[Page-level text extractions]

-*-

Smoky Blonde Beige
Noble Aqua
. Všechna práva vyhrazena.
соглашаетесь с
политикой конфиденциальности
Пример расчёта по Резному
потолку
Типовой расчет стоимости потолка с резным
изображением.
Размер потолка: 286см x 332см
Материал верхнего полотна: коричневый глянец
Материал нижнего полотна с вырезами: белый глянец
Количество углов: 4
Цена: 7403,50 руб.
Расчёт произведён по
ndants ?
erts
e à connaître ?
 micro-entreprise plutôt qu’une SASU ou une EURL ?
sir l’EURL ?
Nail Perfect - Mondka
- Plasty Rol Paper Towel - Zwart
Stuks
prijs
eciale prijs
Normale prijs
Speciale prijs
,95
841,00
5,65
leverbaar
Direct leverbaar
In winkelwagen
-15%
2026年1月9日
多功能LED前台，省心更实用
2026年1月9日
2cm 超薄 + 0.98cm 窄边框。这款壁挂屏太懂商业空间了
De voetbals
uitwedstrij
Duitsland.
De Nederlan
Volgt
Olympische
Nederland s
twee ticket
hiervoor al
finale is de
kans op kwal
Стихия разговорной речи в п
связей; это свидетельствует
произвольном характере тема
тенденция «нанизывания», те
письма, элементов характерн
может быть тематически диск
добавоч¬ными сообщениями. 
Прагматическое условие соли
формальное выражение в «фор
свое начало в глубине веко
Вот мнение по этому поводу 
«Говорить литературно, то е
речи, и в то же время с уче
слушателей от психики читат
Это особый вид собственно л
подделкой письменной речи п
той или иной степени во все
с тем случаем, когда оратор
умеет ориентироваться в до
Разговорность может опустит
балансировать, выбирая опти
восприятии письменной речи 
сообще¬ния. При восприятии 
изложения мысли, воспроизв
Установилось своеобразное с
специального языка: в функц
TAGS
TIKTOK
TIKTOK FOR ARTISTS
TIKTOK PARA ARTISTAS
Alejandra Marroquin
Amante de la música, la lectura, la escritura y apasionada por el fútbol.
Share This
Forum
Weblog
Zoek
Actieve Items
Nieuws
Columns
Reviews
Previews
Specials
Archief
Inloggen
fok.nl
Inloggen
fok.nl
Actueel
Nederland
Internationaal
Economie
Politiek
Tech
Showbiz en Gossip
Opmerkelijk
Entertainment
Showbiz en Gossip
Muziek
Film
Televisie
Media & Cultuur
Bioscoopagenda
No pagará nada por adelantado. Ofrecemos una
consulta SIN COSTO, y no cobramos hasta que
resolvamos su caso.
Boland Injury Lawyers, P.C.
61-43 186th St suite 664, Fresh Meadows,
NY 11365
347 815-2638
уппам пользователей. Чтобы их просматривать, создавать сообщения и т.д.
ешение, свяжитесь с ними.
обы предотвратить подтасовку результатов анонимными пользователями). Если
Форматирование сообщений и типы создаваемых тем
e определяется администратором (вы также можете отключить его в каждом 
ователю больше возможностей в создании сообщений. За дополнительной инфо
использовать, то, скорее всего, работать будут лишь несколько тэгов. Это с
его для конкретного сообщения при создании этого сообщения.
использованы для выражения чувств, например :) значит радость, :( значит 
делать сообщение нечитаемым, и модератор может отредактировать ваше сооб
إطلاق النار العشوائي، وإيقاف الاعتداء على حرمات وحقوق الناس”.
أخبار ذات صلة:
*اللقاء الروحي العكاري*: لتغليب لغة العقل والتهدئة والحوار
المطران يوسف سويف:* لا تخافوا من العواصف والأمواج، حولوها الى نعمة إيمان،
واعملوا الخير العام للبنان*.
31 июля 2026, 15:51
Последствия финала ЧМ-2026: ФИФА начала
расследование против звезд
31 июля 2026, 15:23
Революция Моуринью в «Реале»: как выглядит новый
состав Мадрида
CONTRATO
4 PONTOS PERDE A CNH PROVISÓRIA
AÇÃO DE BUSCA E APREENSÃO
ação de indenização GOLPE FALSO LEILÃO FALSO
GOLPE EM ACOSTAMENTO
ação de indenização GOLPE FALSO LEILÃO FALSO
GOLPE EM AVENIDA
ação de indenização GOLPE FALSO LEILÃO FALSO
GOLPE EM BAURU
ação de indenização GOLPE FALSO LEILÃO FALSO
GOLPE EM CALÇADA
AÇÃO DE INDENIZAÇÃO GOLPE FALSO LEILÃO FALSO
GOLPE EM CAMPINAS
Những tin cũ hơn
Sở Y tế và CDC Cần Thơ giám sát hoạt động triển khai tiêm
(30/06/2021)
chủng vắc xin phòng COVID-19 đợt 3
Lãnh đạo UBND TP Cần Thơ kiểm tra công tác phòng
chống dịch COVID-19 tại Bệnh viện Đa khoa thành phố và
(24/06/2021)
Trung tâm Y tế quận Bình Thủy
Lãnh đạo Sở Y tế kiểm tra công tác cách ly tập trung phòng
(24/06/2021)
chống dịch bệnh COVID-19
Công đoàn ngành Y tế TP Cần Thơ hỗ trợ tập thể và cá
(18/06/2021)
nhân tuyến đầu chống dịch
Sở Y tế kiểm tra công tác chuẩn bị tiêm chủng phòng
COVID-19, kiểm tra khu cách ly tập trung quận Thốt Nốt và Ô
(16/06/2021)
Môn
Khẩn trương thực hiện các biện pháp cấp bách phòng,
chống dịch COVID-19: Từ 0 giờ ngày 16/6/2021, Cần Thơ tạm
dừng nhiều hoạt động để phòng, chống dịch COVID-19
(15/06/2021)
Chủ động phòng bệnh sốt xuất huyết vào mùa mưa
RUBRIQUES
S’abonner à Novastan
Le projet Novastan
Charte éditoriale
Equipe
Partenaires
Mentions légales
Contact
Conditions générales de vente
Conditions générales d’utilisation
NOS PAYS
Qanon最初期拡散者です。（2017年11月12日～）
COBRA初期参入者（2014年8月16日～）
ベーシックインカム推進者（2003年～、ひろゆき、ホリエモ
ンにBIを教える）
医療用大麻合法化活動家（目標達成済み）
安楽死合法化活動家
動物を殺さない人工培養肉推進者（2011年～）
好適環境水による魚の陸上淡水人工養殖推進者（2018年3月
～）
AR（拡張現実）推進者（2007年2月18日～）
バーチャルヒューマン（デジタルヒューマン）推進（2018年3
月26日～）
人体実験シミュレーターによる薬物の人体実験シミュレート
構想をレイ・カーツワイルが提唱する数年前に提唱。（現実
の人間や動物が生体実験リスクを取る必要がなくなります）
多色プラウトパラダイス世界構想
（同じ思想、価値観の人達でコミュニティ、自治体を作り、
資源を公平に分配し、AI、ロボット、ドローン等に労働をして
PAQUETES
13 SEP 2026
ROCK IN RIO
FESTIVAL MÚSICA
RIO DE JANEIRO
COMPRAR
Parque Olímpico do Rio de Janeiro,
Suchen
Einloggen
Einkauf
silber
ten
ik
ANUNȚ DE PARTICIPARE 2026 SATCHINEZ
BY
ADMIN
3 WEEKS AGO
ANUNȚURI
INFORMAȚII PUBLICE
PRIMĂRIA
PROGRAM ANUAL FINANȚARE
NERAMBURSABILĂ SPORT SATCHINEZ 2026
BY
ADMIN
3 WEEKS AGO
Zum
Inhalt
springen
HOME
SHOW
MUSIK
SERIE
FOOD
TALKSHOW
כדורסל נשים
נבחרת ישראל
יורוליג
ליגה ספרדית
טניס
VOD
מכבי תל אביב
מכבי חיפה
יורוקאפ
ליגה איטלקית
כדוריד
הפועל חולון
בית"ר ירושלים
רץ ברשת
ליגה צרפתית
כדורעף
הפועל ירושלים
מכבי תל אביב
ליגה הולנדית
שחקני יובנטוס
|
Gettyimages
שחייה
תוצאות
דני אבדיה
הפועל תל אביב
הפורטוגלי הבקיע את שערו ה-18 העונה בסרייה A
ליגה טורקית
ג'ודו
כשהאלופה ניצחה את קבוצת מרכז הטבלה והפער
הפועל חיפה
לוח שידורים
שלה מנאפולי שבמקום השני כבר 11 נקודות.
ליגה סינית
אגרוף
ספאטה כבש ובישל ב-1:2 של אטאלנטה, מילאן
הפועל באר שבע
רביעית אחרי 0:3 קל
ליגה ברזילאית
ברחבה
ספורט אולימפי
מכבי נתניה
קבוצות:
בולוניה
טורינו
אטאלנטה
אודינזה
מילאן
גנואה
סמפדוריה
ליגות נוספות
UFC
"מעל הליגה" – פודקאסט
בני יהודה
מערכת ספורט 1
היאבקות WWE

-*-

● Exercise: Where does "động" appear in the records above? Copy every line that has it.

● Answer box:
Sở Y tế và CDC Cần Thơ giám sát hoạt động triển khai tiêm
dừng nhiều hoạt động để phòng, chống dịch COVID-19
Chủ động phòng bệnh sốt xuất huyết vào mùa mưa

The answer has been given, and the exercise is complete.